As was later discovered, that $3.50 would only be given to the family if the purchases came from within certain areas of the United States, excluding a wide selection of states. This was mostly uncovered by TotalBiscuit, who created a video which displayed the fine print on the DLC’s trailer, stating very eloquently:
Donations will be made on purchases from any 1 of the 50 U.S. or D.C. (but, excluding purchases made from AL, HI, IL, MA, MS and SC). Void where prohibited by law. Your purchase is not tax deductible.
Media initially swallowed this up, painting the game in a positive light, and for the first time in months, giving it a PR boost. This was not to last for long, however, as when the video gained traction, publications started to dial down on the incessant praise of Warner and Monolith, and quickly turned against them. Finger snap.
(They also forgot to mention the sneaky method that Warner used to dodge tax here: They made some of the purchase “charity” , meaning that their profits are non tax deductible. Clever, even if it was by mistake, which I highly doubt.)

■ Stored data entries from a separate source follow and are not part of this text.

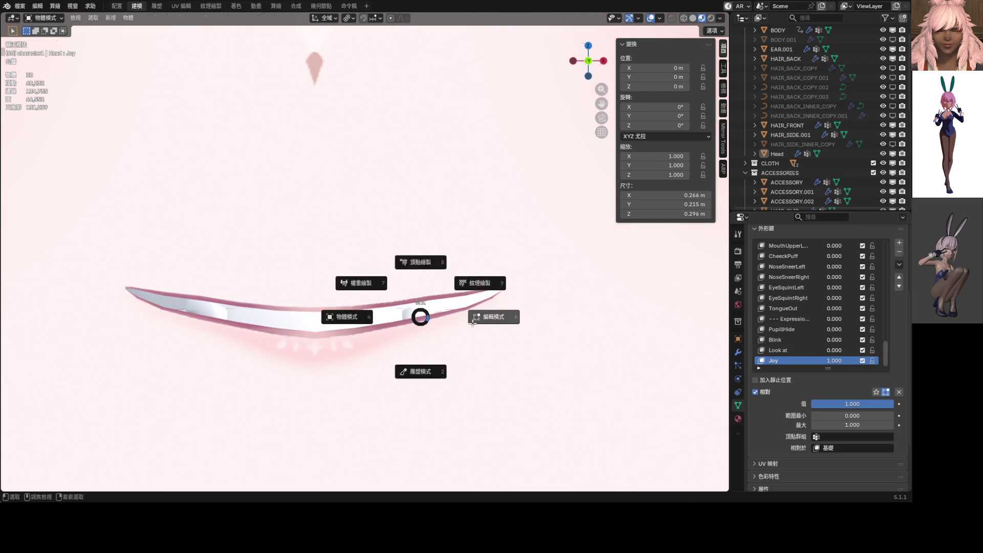
# In Edit Mode, nudge an upper-lip vertex vertically with proportional editing.
pyautogui.click(472, 321)
pyautogui.scroll(3, 420, 307)
pyautogui.click(493, 302)
pyautogui.press('g')
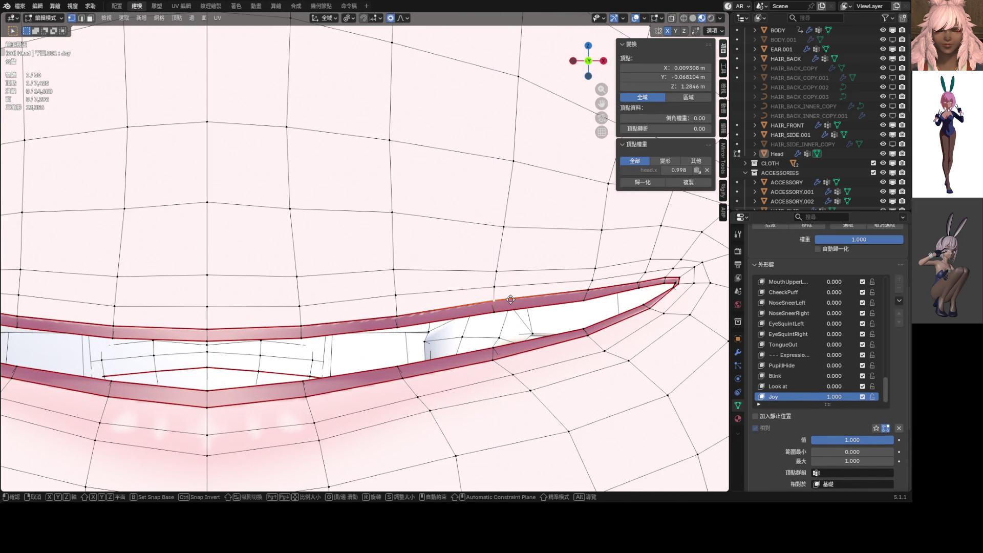
pyautogui.press('z')
pyautogui.scroll(5, 511, 301)
pyautogui.scroll(7, 511, 303)
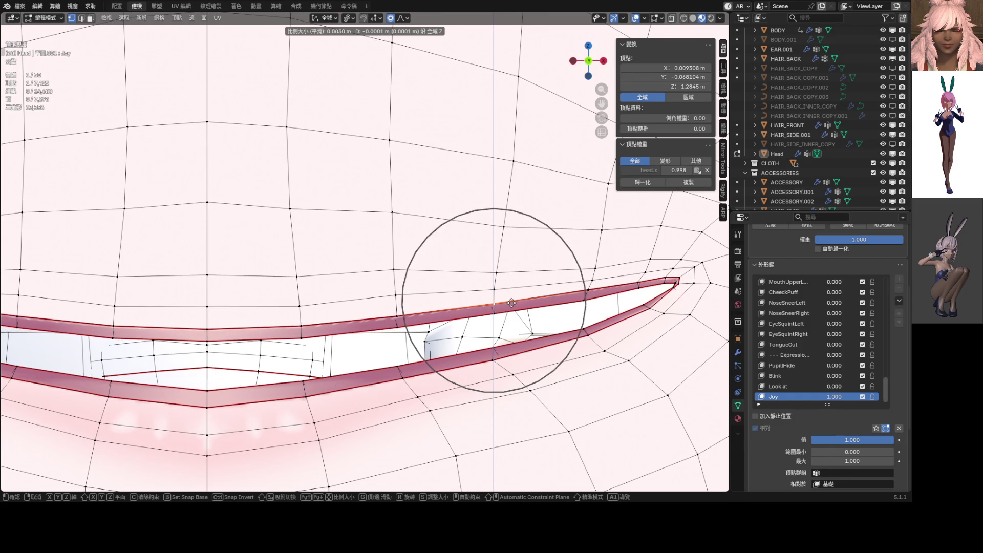
pyautogui.click(511, 302)
# Raise the lip vertex pair along Z and lower an upper-lip edge slightly.
pyautogui.keyDown('shift'); pyautogui.click(497, 275); pyautogui.keyUp('shift')
pyautogui.press('g')
pyautogui.press('z')
pyautogui.scroll(19, 498, 286)
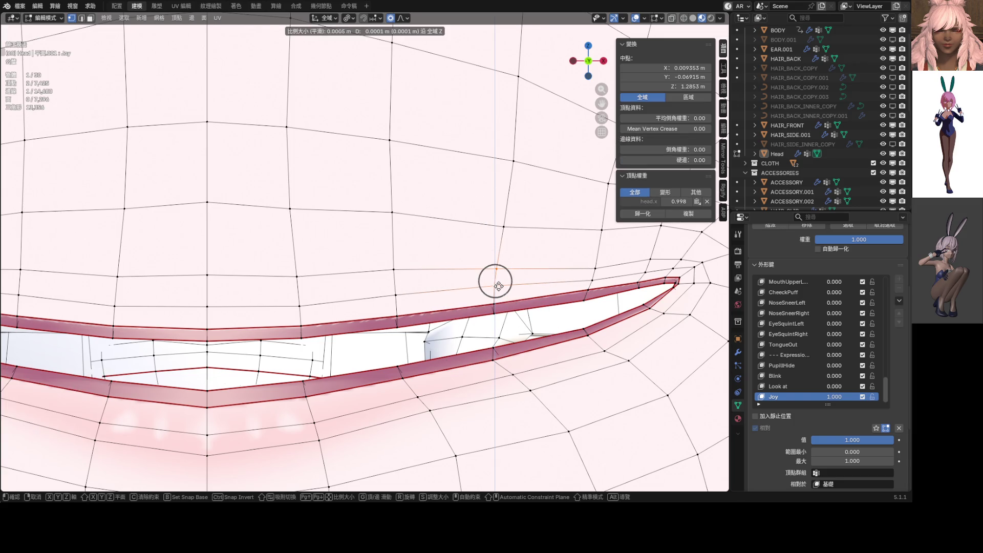
pyautogui.click(498, 286)
pyautogui.click(398, 292)
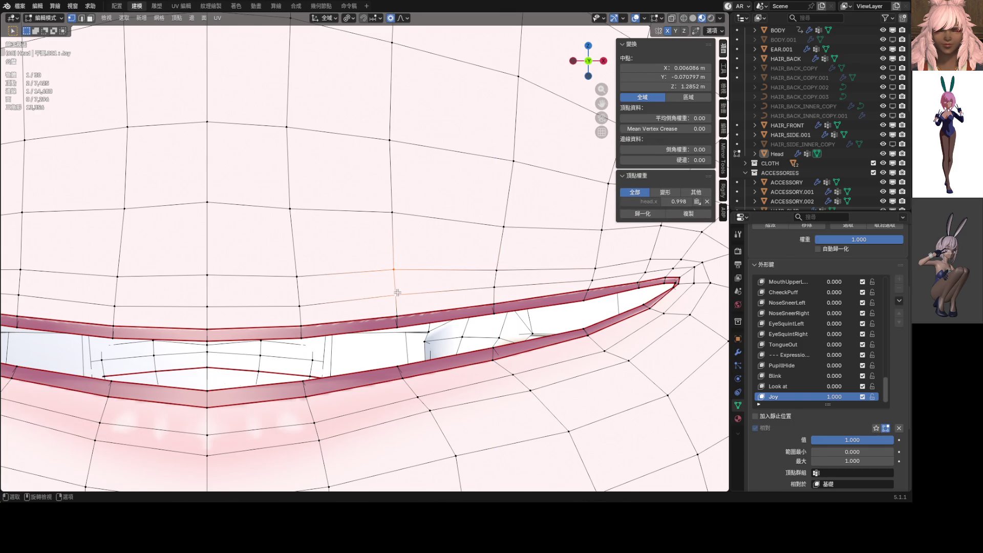
pyautogui.press('g')
pyautogui.press('z')
pyautogui.click(409, 300)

 It has just emerged, literally thirty minutes after the time of me writing this, that the Michael Forgey DLC is going free. Finally, they have given in to the bad PR, and retracted the “paid” factor of the DLC, giving a dead man a proper memorial. However, my statement still mostly stands, as it is yet unknown where money from pre-orders for the DLC will be going.
And here we are in the present day, with one of Monolith’s heads interviewing with Eurogamer, stating that he will “not be purchasing micro-transactions” in the game when it releases, as he says he will effectively receive them at the “normal” pace of the game. This, to me, is absurd, seeing the mentality around the developer and their handling of the community, and as Jim Sterling put it (quite well, in fact) in his video:
If it’s more PR-appropriate to say that you will not be using a key feature of your own game, then you know something’s fucked up.